• **Задание 1**
Перепишите текст о знакомстве с Солженицыным целиком, не меняя в нём ни одного слова.

• **Текст для чтения**
········

Потом, довольно скоро — через пару лет — я не выдержал и это дело пресек. Впоследствии я получил за эти «среды» возмездие: один эмигрант написал статью «Отец Александр Мень», где описал «журфиксы». Журфиксов не было, а просто — чтобы не приходили каждый день, я сказал, что я только один день дома. А потом я просто «поднял все мосты над замком» — и все. Конечно, жизнь была страшно насыщенной, до предела, и, конечно, многие события сейчас из памяти ускользнули…
В это время я познакомился с «Костей» [А. И. Солженицыным]. Дело было так. Мне довелось прочесть рукопись его книги, которая меня очень удовлетворила. Мы с одним священником, отдыхая на острове летом, прочли ее и решили с ним повидаться. Один наш коллега знал его и обещал встречу. Переговоры шли через отца Димитрия Дудко. И вот мы сели в машину и поехали — тот коллега, Дудко и я. Приезжаем. Коллега наш трепещет. Спрашивают: «Кто там?» — а он кричит: «То, что надо, то, что надо!» Тот человек совсем растерялся, но в конце концов нас впустил, и мы потихонечку оклемались, с удивлением и недоверием глядя друг на друга. Потом появился «Костя». Я ожидал по фотографиям увидеть мрачного «объеденного волка», но увидел очень веселого, энергичного, холерического, очень умного норвежского шкипера — такого, с зубами, хохочущего человека, излучающего психическую энергию и ум.

········

[Записи из набора данных]

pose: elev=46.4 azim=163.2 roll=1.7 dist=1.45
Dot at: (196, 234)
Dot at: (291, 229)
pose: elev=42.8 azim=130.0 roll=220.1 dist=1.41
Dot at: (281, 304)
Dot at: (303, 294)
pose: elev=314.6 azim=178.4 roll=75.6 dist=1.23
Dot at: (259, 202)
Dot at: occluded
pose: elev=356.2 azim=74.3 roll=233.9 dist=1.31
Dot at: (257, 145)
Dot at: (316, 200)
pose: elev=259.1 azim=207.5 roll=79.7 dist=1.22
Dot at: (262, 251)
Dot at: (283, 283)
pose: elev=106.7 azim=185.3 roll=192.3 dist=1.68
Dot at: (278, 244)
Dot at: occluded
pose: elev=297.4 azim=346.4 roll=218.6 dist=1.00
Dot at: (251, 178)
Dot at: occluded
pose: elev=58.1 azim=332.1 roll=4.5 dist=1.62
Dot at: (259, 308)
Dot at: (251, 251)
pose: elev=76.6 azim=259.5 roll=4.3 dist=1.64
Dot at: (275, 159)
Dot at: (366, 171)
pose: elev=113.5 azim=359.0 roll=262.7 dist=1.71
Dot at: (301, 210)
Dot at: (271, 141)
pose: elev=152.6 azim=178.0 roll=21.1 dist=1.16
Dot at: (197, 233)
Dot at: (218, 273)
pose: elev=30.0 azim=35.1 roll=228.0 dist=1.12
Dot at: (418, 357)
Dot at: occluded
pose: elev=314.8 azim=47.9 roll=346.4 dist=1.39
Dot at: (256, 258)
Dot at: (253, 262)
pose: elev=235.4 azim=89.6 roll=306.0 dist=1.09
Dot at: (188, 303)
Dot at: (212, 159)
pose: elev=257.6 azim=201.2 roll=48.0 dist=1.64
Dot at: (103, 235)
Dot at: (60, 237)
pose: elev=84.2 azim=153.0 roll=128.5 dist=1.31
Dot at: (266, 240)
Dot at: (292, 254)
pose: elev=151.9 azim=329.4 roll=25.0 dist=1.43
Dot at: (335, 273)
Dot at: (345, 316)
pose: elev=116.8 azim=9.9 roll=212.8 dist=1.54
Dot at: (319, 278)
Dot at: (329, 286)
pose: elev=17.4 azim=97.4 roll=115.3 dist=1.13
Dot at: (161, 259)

········

• **Задание 2**
Измените строки записей, начиная со строки, содержащей «pose: elev=76.6 azim=259.5 roll=4.3 dist=1.64», и до конца записей включительно: замените «roll» на «tilt», а всё остальное оставьте без изменений. Приведите только эти строки.

• **Правильный ответ 1**
Потом, довольно скоро — через пару лет — я не выдержал и это дело пресек. Впоследствии я получил за эти «среды» возмездие: один эмигрант написал статью «Отец Александр Мень», где описал «журфиксы». Журфиксов не было, а просто — чтобы не приходили каждый день, я сказал, что я только один день дома. А потом я просто «поднял все мосты над замком» — и все. Конечно, жизнь была страшно насыщенной, до предела, и, конечно, многие события сейчас из памяти ускользнули…
В это время я познакомился с «Костей» [А. И. Солженицыным]. Дело было так. Мне довелось прочесть рукопись его книги, которая меня очень удовлетворила. Мы с одним священником, отдыхая на острове летом, прочли ее и решили с ним повидаться. Один наш коллега знал его и обещал встречу. Переговоры шли через отца Димитрия Дудко. И вот мы сели в машину и поехали — тот коллега, Дудко и я. Приезжаем. Коллега наш трепещет. Спрашивают: «Кто там?» — а он кричит: «То, что надо, то, что надо!» Тот человек совсем растерялся, но в конце концов нас впустил, и мы потихонечку оклемались, с удивлением и недоверием глядя друг на друга. Потом появился «Костя». Я ожидал по фотографиям увидеть мрачного «объеденного волка», но увидел очень веселого, энергичного, холерического, очень умного норвежского шкипера — такого, с зубами, хохочущего человека, излучающего психическую энергию и ум.

• **Правильный ответ 2**
pose: elev=76.6 azim=259.5 tilt=4.3 dist=1.64
Dot at: (275, 159)
Dot at: (366, 171)
pose: elev=113.5 azim=359.0 tilt=262.7 dist=1.71
Dot at: (301, 210)
Dot at: (271, 141)
pose: elev=152.6 azim=178.0 tilt=21.1 dist=1.16
Dot at: (197, 233)
Dot at: (218, 273)
pose: elev=30.0 azim=35.1 tilt=228.0 dist=1.12
Dot at: (418, 357)
Dot at: occluded
pose: elev=314.8 azim=47.9 tilt=346.4 dist=1.39
Dot at: (256, 258)
Dot at: (253, 262)
pose: elev=235.4 azim=89.6 tilt=306.0 dist=1.09
Dot at: (188, 303)
Dot at: (212, 159)
pose: elev=257.6 azim=201.2 tilt=48.0 dist=1.64
Dot at: (103, 235)
Dot at: (60, 237)
pose: elev=84.2 azim=153.0 tilt=128.5 dist=1.31
Dot at: (266, 240)
Dot at: (292, 254)
pose: elev=151.9 azim=329.4 tilt=25.0 dist=1.43
Dot at: (335, 273)
Dot at: (345, 316)
pose: elev=116.8 azim=9.9 tilt=212.8 dist=1.54
Dot at: (319, 278)
Dot at: (329, 286)
pose: elev=17.4 azim=97.4 tilt=115.3 dist=1.13
Dot at: (161, 259)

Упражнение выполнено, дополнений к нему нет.